The Adam optimizer with a learning rate of 1e-3 and default values of beta is used. Batch size of 32 is used during training.
Input images are resized to 256 x 256 dimensions using bilinear interpolation.
The loss function used is the Cross Entropy Loss. The problem is framed as a 101 class (0, 1, 2, . . ., 100) classification problem. For the Small_CNN model the MSE Loss is also tried. In this case the problem is framed as a regression problem.
The accuracy is used as the metric for the problem. When doing classification, taking the argmax of the models predictions gives the predicted class. During regression, the models prediction is calculated by rounding the model output to the nearest integer.

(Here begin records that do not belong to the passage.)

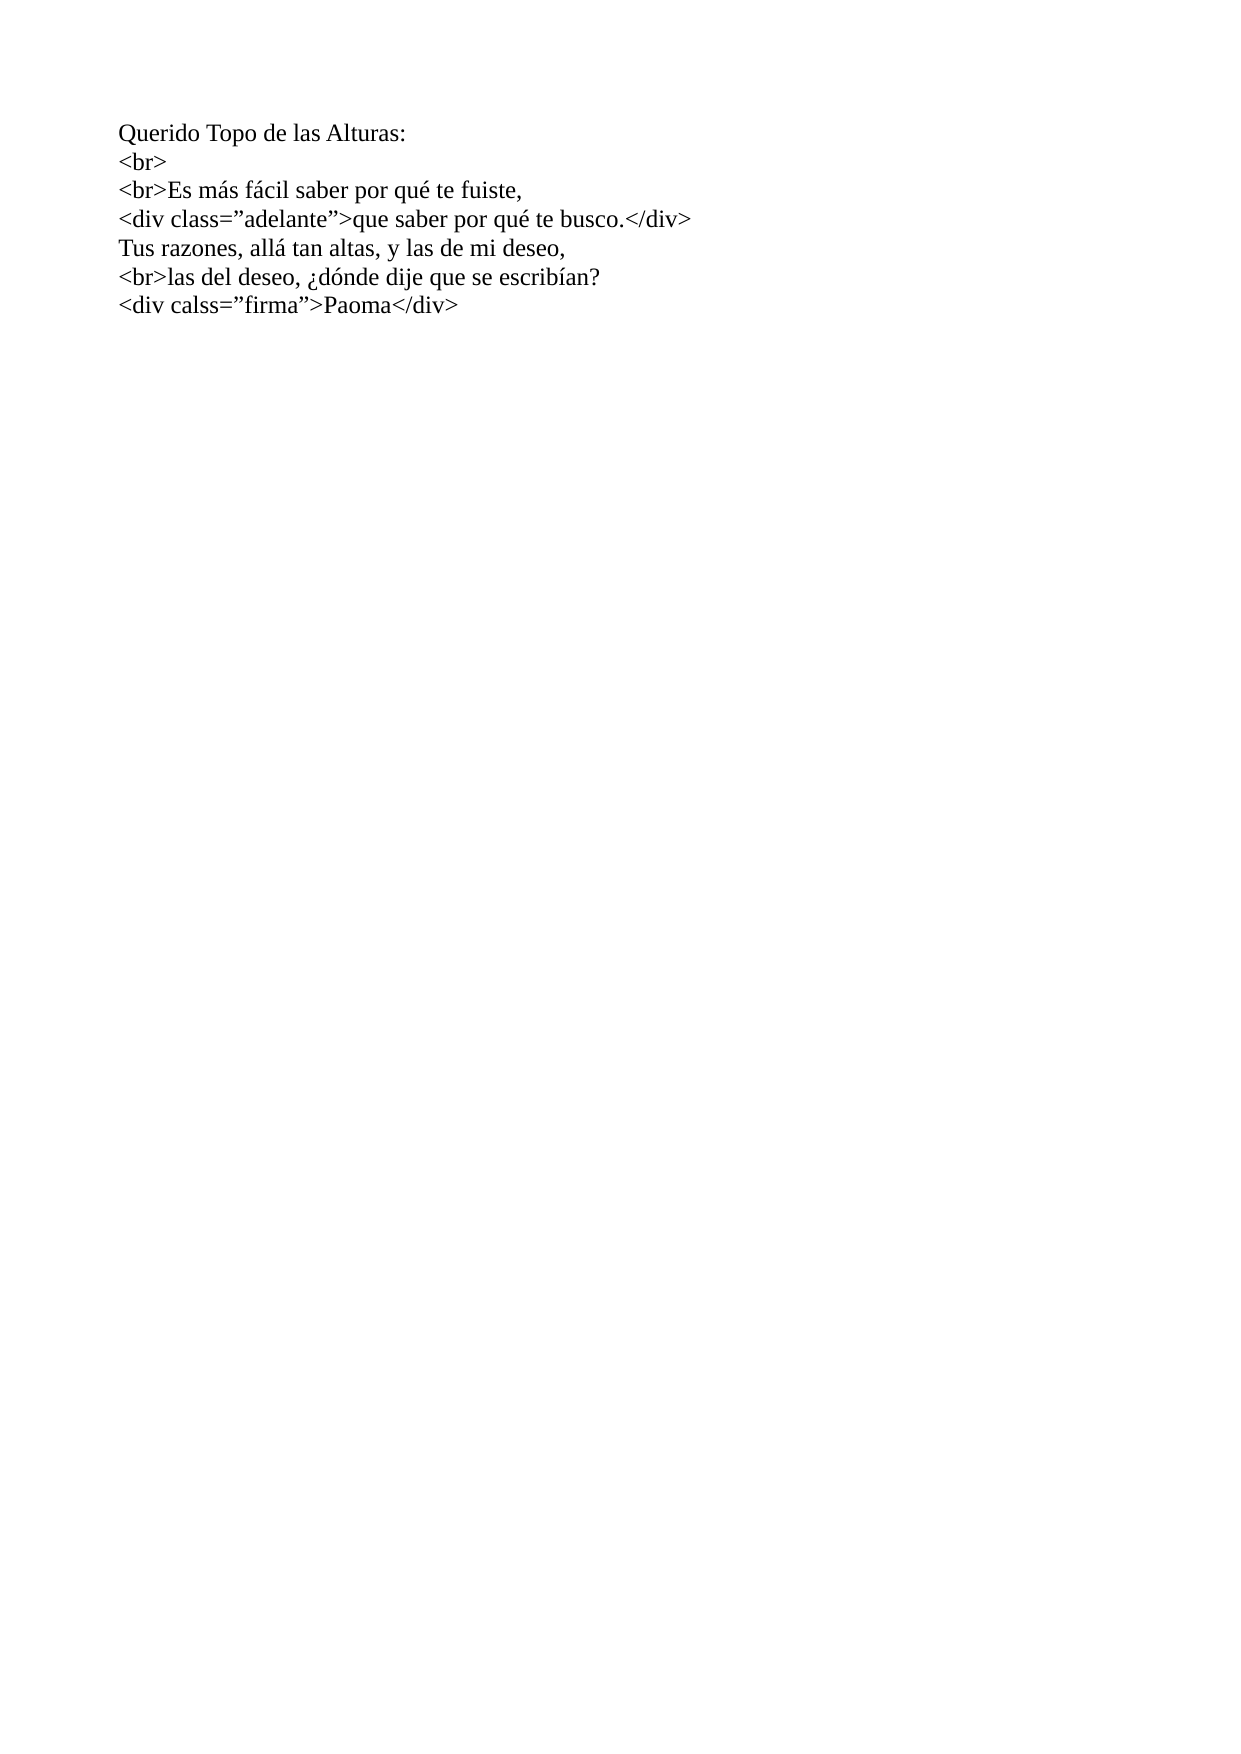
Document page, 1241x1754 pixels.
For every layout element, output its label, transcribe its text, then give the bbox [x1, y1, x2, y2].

text Querido Topo de las Alturas: [118, 118, 1122, 147]
text <br>las del deseo, ¿dónde dije que se escribían? [118, 262, 1122, 291]
text <div calss=”firma”>Paoma</div> [118, 291, 1122, 319]
text <br>Es más fácil saber por qué te fuiste, [118, 176, 1122, 204]
text <br> [118, 147, 1122, 176]
text <div class=”adelante”>que saber por qué te busco.</div> [118, 204, 1122, 233]
text Tus razones, allá tan altas, y las de mi deseo, [118, 233, 1122, 262]
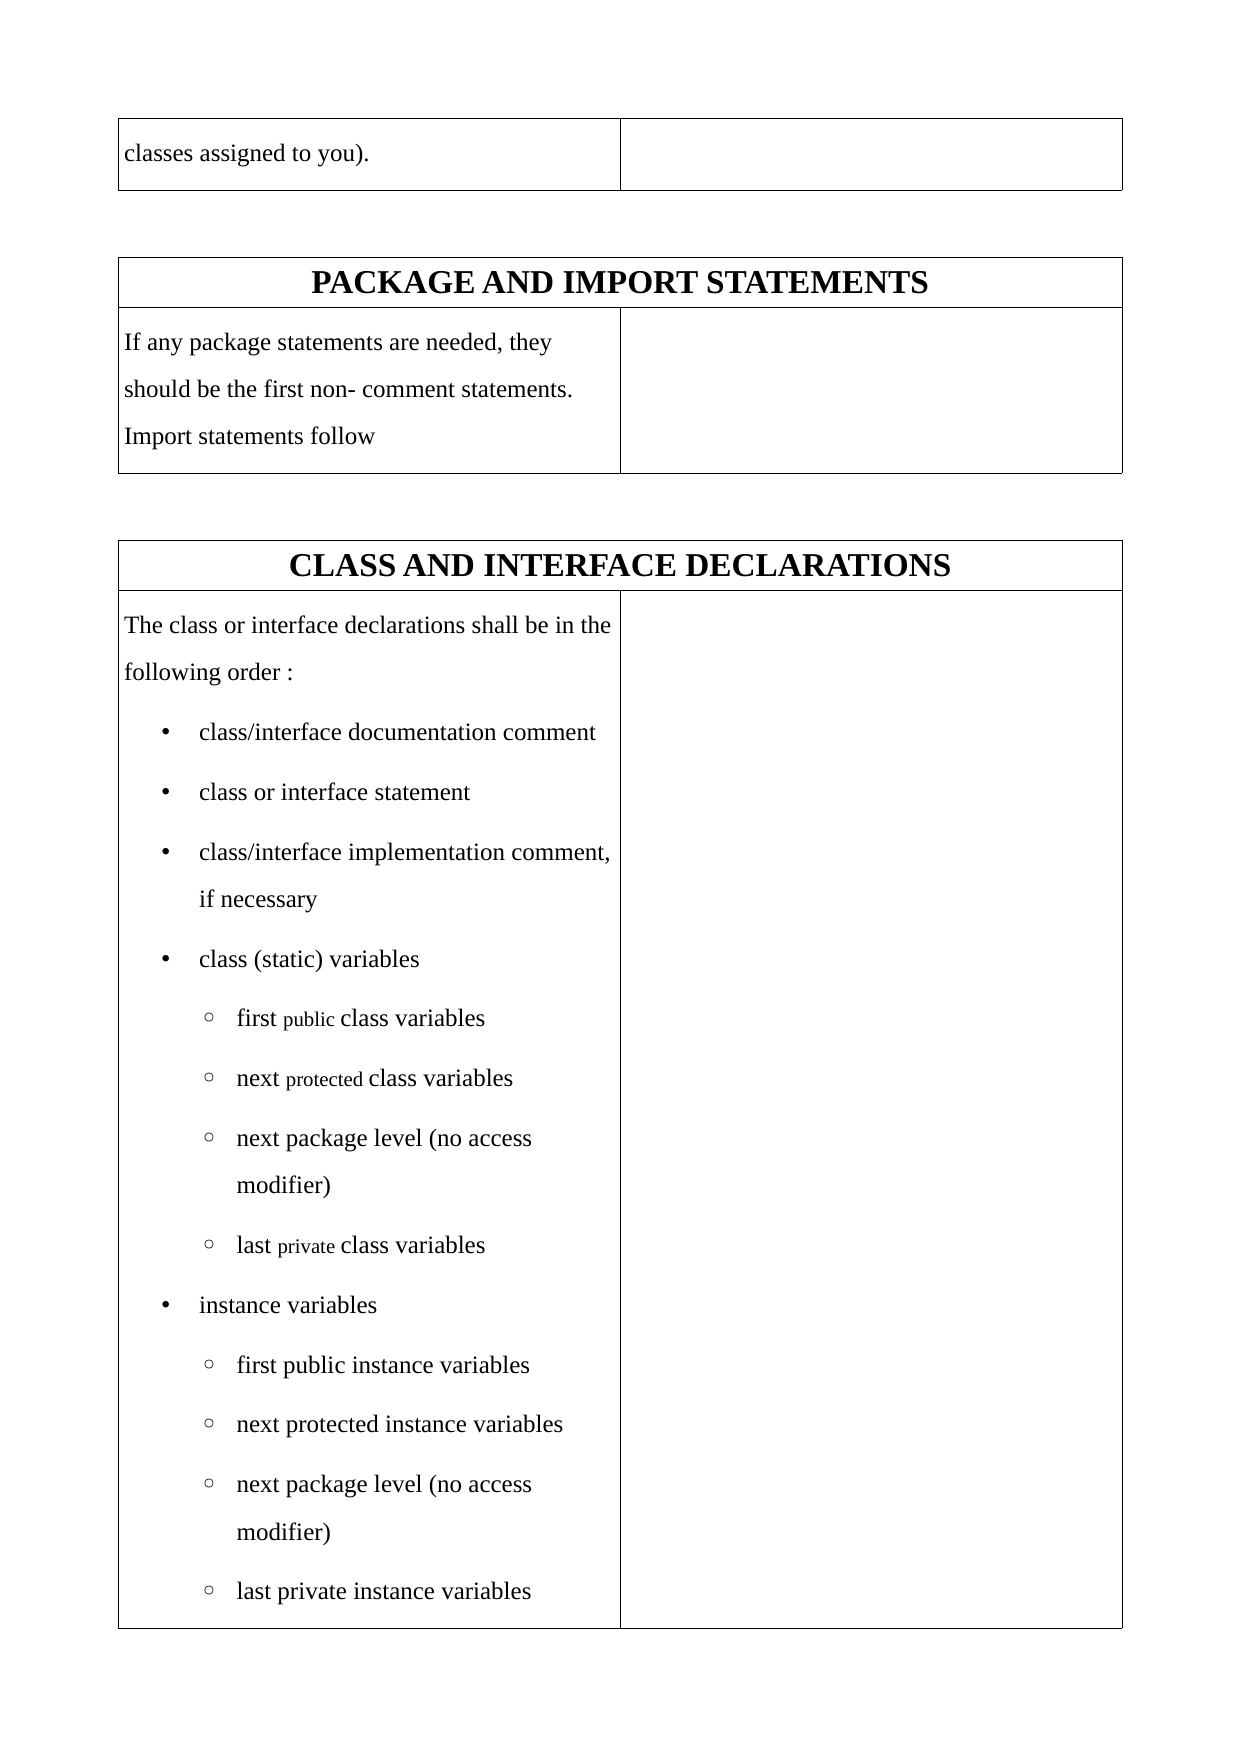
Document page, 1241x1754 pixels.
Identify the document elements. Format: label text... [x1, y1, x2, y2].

All results are averaged over 3 random seeds.
Small CNN Training Curve
Large CNN Training Curve
Small CNN with MSE Training Curve
Final Accuracy on Validation Set (Averaged over 3 seeds)
Small CNN | Large CNN | Small CNN MSE | |
---|---|---|---|
Mean | 91.99 | 30.10 | 44.68 |
Error | +/- 0.32 | +/- 12.71 | +/- 30.63 |
Final Accuracy on Test Set (Averaged over 3 seeds)
Small CNN | Large CNN | Small CNN MSE | |
---|---|---|---|
Mean | 91.86 | 30.63 | 43.78 |
Error | +/- 0.93 | +/- 13.68 | +/- 30.08 |
Small CNN
Correct Results
Prediction | 34 | 47 | 70 |
Ground Truth | 34 | 47 | 70 |
Incorrect Results
Prediction | 22 | 65 | 76 |
Ground Truth | 20 | 64 | 77 |
Large CNN
Correct Results
Prediction | 26 | 45 | 50 |
Ground Truth | 26 | 45 | 50 |
Incorrect Results
Prediction | 51 | 56 | 85 |
Ground Truth | 36 | 55 | 84 |
From the results we notice that when the model makes an error, it is not much far from the ground truth. In fact, the difference is so small it is not easy to distinguish by human inspection. The Smaller model performs better. This could be due to the smaller dataset size which can cause the larger model to overfit. Furthermore, the models were only trained for 10 epochs. This may not have been enough to fully converge the larger model. A future next step is to try data augmentation. Some augmentations that could be useful are vertical flipping and grayscaling the image. Another extension can be to use an off-the shelf digit detector to detect the minimum and maximum readings of the thermometers. This can be used as input to the model and will help provide more information.